- Born: Rajesh Kumar Jhanji 24 February 1970 (age 56) Havant, Hampshire, England
- Education: Royal Welsh College of Music & Drama
- Occupation: Actor
- Years active: 1988–present
- Spouse: Jo Jhanji ​(m. 2010)​
- Children: 2

= Raji James =

British actor

Rajesh Kumar Jhanji (born 24 February 1970), known professionally as Raji James, is a British actor, known for his roles as Ash Ferreira in EastEnders, DS Vik Singh in The Bill and Ali Shahzad in Hollyoaks. He also played Abdul Khan in the 1999 film East Is East. From 2007 to 2008, he starred in The Ray Peacock Podcast.

==Career==
James has featured as regular characters in ITV's The Bill (as DS Vik Singh, 2000–2002) and the BBC's EastEnders (as Ash Ferreira, 2003–2005). He has also had guest star roles in Crocodile Shoes, Waking the Dead and in the 2006 Doctor Who episodes "Army of Ghosts" and "Doomsday". He went on to appear as Prince Malik in the 2006 BBC adaptation of Robin Hood (episode 10 - Peace?
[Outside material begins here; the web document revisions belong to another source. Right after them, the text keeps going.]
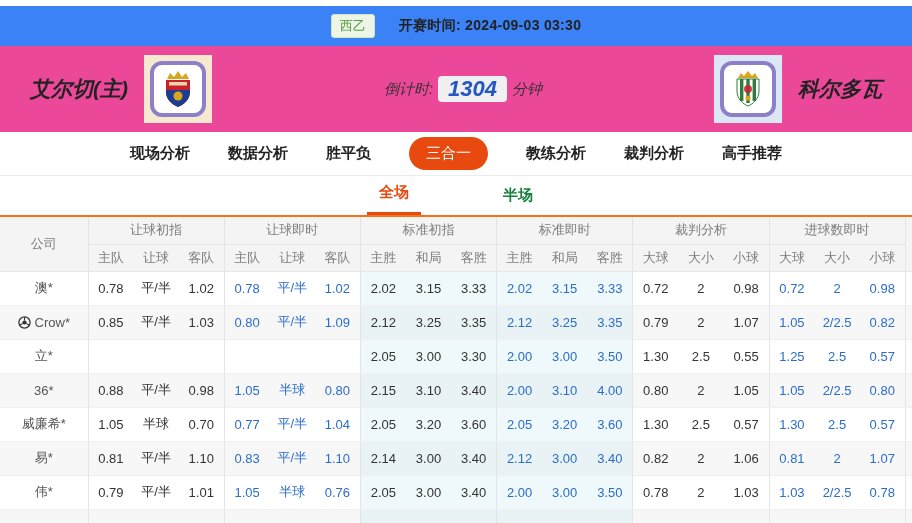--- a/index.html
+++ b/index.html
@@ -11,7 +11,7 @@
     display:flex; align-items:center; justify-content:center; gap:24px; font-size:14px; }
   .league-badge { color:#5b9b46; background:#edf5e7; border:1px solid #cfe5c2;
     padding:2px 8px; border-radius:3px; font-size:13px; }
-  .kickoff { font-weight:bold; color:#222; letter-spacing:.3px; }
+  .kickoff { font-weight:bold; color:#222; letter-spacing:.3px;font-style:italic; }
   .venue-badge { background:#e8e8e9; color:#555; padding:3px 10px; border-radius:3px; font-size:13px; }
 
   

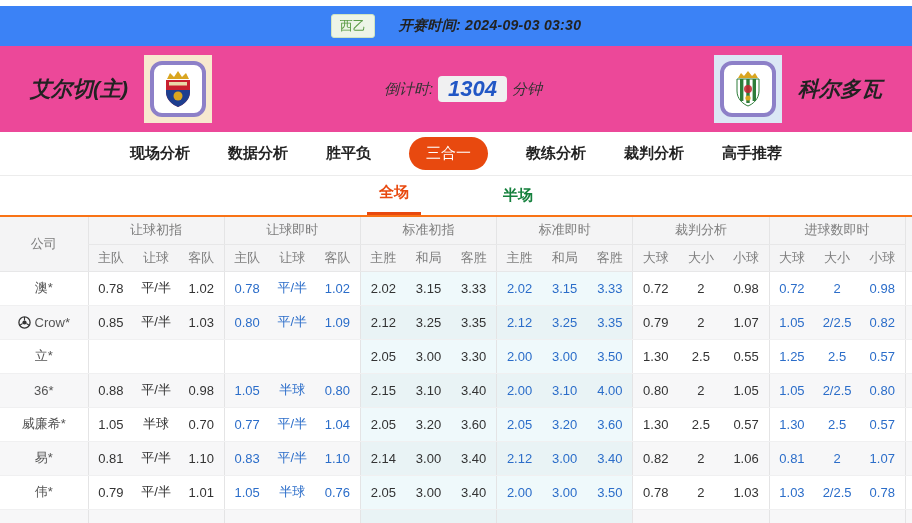--- a/index.html
+++ b/index.html
@@ -24,7 +24,7 @@
   .logo-wrap.away { background:#dbe7f5; }
   .logo-inner { width:56px; height:56px; background:#fff; border:4px solid #8d80c8;
     border-radius:12px; display:flex; align-items:center; justify-content:center; }
-  .countdown { display:flex; align-items:center; gap:5px; font-size:15px; color:#333; }
+  .countdown { display:flex; align-items:center; gap:12px; font-size:15px; color:#333; }
   .cd-value { background:#f0f0f1; border-radius:4px; padding:0 10px;
     color:#2257c5; font-weight:bold; font-size:22px; }
 

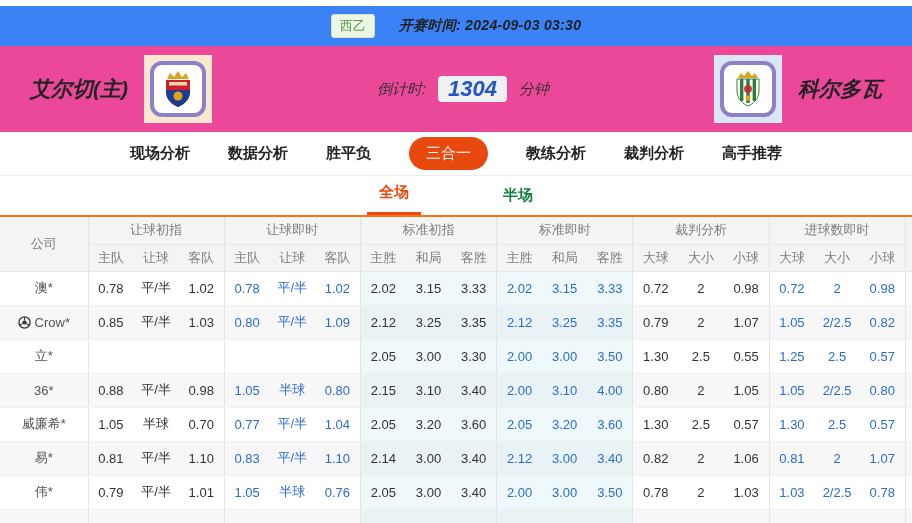--- a/index.html
+++ b/index.html
@@ -32,7 +32,7 @@
   .nav-tabs { height:44px; display:flex; align-items:center; justify-content:center; gap:38px;
     border-bottom:1px solid #ececec; background:#fff; }
   .nav-tab { font-size:15px; font-weight:bold; color:#222; cursor:pointer; white-space:nowrap; }
-  .nav-tab.active { background:#e8490f; color:#fff; border-radius:17px; padding:7px 17px; font-weight:normal; }
+  .nav-tab.active { background:#e8490f; color:#fff; border-radius:17px; padding:7px 17px; font-weight:bold; }
 
   
   .sub-tabs { height:41px; display:flex; align-items:flex-end; justify-content:center; gap:70px;

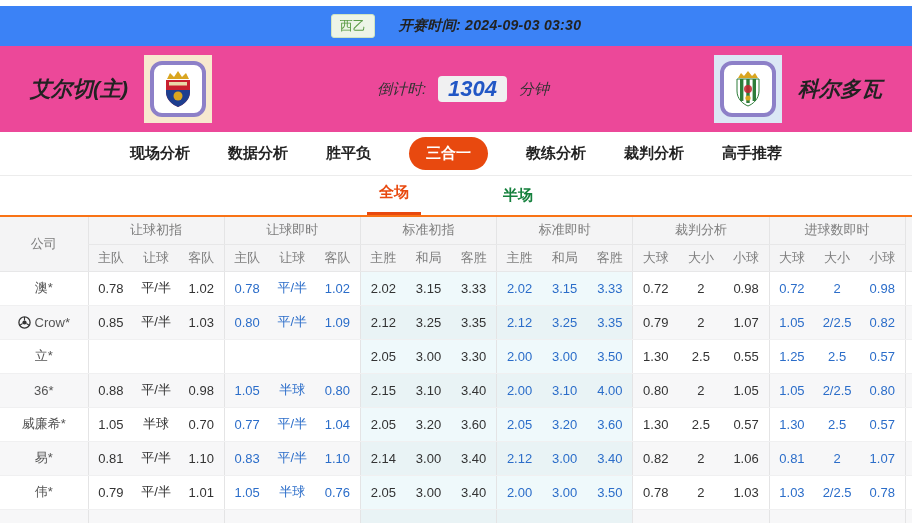--- a/index.html
+++ b/index.html
@@ -37,7 +37,7 @@
   
   .sub-tabs { height:41px; display:flex; align-items:flex-end; justify-content:center; gap:70px;
     border-bottom:2px solid #f97316; background:#fff; }
-  .sub-tab { font-size:15px; font-weight:bold; color:#15803d; padding:0 12px 10px; cursor:pointer; }
+  .sub-tab { font-size:15px; font-weight:bold; color:#ef4444; padding:0 12px 10px; cursor:pointer; }
   .sub-tab.active { color:#e8490f; border-bottom:3px solid #e8490f; }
Off!), and starred as Dr Joe Mangeshkar in the thirteen part Australian TV series Kick (2007). Additional lead guest roles include Waking the Dead, Murder in Mind, Casualty, Holby City and Doctors, Coupling, The Knock, Doomwatch, and Heaven on Earth as well as another series lead role in HTV’s Nuts and Bolts (2002). Most recently he played a recurring role in Coronation Street (2019). From September 2021, James has portrayed the role of Ali Shahzad in the Channel 4 soap opera Hollyoaks. In film, James played Abdul Khan in East Is East (1999). He also appeared as Anil in Provoked – a true story (2006) and Sanjay Khanna in Nina’s Heavenly Delights (2006).

==Personal life==
James grew up in the Portsmouth suburb of Paulsgrove, attending what was at the time City of Portsmouth Boys Comprehensive, later attending Portsmouth College. James went on to attend the Royal Welsh College of Music & Drama. In 2007, he started a club night, Benders, with EastEnders co-star Ameet Chana.